As an amusing extra sticking point, your service has no idea how much it actually costs, because that's calculated by billing- the rates may vary from request to request or from customer to customer.

Without spending way too long thinking about it, the complexity in figuring out exactly when to stop is significant enough that it probably cannot practically be done in the critical path of these kinds of high-volume systems, hence the reactive approach being more plausible to me.

I don't know what kinds of problems AT&T has, but at the risk of saying dumb things about an industry I know next to nothing about, your phone is only attached to one tower at a time, and that probably helps a bit. And I'm not sure when it wouldn't be simpler and just as good for them to also react after the fact, anyway.

Retric · on May 5, 2021

First arguing based on existing infrastructure ignores the fact your changing the system therefore any new system is a viable option. All the existing system changes is how much things cost. Anyway, for independent distributed systems you can use probability rather than fixed numbers.

That said, your losing the forest for the trees, the accuracy isn’t that important. You can still bill for actual usage. A 15 minute granularity is vastly better than a 30 day one. As long as you can kill processes you don’t need to check in the middle of every action. Things being asynchronous is just the cost of business at scale.

czgs2woh4ue3 · on May 5, 2021

I'm hardly saying it's impossible; I'm saying that it's not easy, and may even be hard. Doing it well would likely require a wide-reaching effort the likes of which would eventually reach my ears, and the fact that I haven't heard of such a thing implies to me that it's probably not an AWS priority.

Why that would be, I leave to you.

NullPrefix · on May 5, 2021

>your phone is only attached to one tower at a time

Not when you're being simswapped

KirillPanov · on May 5, 2021

> PS: Phone companies can pull this stuff off successfully for millions of cellphones. If you’re arguing keeping up with AT&T is to hard, you have serious organizational problems.

To be fair, AT&T in particular does prepaid shutoffs on a pretty coarse granularity, I think it's like 15-minute intervals.

I know this because for a while I had to use a prepaid LTE modem as my primary internet connection.
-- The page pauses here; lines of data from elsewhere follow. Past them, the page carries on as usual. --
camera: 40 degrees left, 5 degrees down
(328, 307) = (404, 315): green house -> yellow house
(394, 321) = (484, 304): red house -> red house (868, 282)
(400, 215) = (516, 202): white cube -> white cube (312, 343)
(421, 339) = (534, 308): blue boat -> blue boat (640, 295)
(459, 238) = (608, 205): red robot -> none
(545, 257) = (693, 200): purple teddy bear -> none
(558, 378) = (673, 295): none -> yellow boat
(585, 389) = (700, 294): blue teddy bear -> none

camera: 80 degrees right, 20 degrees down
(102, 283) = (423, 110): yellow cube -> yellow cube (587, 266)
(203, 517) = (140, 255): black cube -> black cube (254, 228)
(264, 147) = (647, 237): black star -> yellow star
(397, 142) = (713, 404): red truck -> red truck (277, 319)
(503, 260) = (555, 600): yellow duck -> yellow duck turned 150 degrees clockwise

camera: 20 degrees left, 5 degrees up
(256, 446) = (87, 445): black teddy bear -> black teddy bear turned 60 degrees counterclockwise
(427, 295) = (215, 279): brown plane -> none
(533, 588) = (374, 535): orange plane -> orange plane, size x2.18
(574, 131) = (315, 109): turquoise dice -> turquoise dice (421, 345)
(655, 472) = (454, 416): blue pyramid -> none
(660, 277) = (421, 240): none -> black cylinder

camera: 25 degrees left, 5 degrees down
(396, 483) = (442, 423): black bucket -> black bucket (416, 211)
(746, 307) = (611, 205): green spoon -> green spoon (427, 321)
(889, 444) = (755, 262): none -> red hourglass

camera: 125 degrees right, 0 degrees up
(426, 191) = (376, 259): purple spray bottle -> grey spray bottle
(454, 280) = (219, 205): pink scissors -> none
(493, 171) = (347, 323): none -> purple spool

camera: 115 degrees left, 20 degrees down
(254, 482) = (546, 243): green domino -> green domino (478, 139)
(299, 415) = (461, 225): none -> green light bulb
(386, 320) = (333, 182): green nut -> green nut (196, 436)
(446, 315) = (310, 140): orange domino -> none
You can use as much bandwidth as you want for the remainder of the 15-minute interval in which you exceed what you've paid for -- then they shut you off.

I once managed (by accident) to get 3GB out of a 2GB plan purchase because of this.

Of course that free 1GB was only free because I consumed all of it in the 14.9 minute time period preceding NO CARRIER.

crmd · on May 5, 2021

There’s a lot of middle ground between credit limit checks within every database transaction and the current state.

dragonwriter · on May 5, 2021

> There’s a lot of middle ground between credit limit checks within every database transaction and the current state.

But there isn’t a lot of middle ground between distributed, strongly-consistent credit limit checks every API call and billing increment (which is, IIRC, instance-seconds or smaller for some time-based services) and a hard billing cap that is actually usable on a system structured like AWS. Partial solutions reduce the risk but don’t eliminate the problem, and at AWS scale reducing the risk means you still have significant numbers of people reliant on the “call customer service” mitigation, and how much spending and system compromise to narrow this billing issue is worthwhile if you are still in that position?